REQUEST -
In the data below, find the line containing "focal_35mm: 29"; reproduce that line and all subsequent lines exactly, and nothing else.

TASK INPUT -
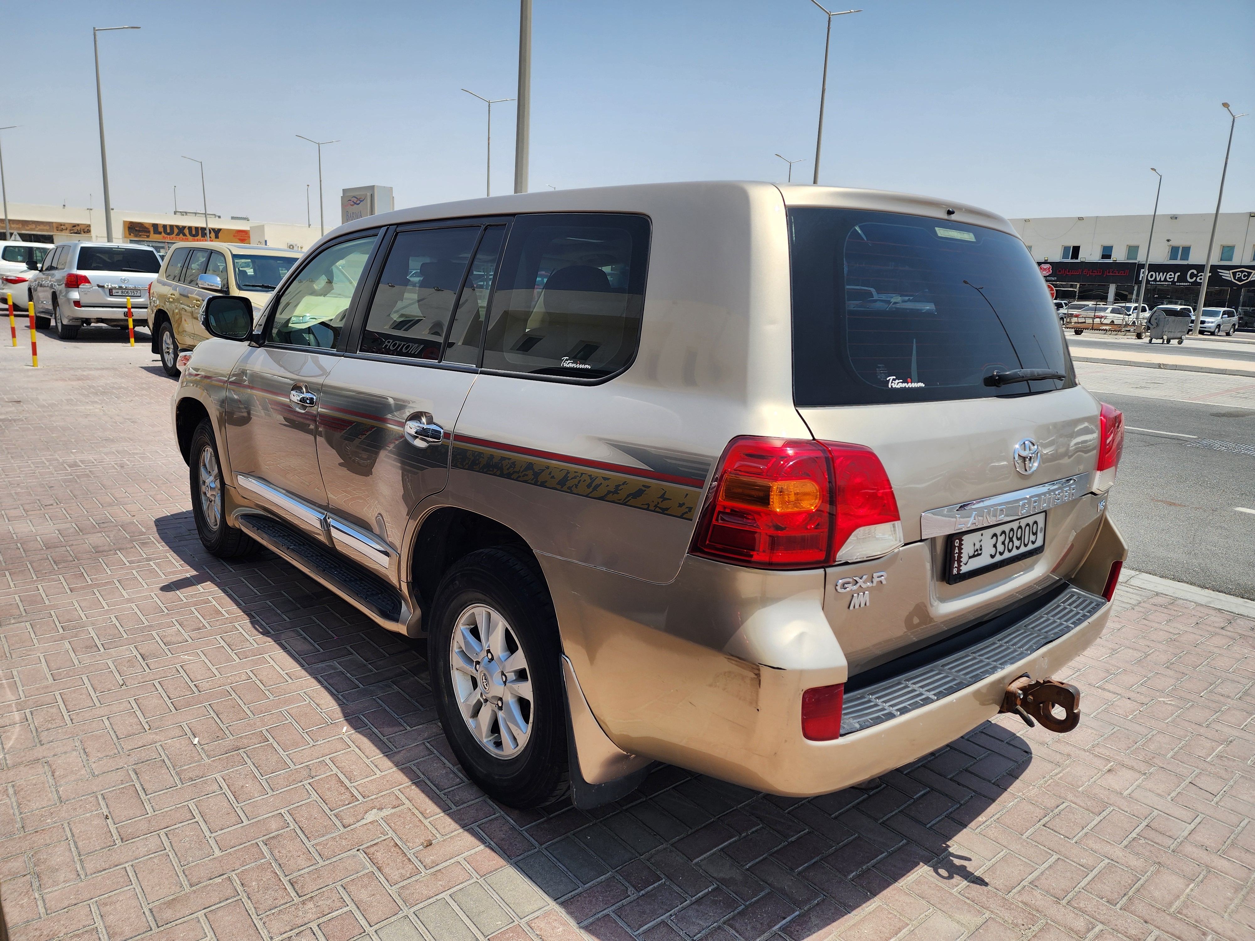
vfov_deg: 58.9
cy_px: 470
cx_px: 628
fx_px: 834
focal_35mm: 23
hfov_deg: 73.9
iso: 12
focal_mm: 6.4
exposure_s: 1/1096
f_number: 1.8
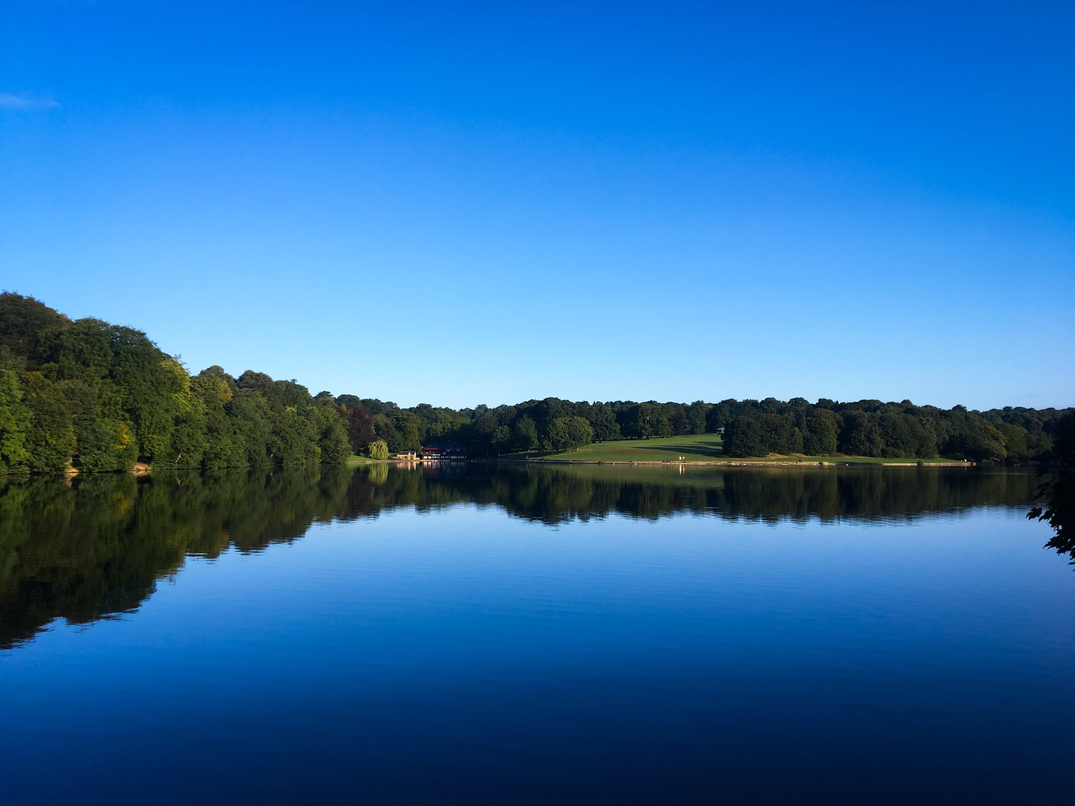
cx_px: 538
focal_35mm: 29
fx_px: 901
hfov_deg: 61.7
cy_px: 403
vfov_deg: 48.2
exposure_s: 1/1166
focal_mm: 4.15
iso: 25
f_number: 2.2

EXPECTED ANSWER -
focal_35mm: 29
fx_px: 901
hfov_deg: 61.7
cy_px: 403
vfov_deg: 48.2
exposure_s: 1/1166
focal_mm: 4.15
iso: 25
f_number: 2.2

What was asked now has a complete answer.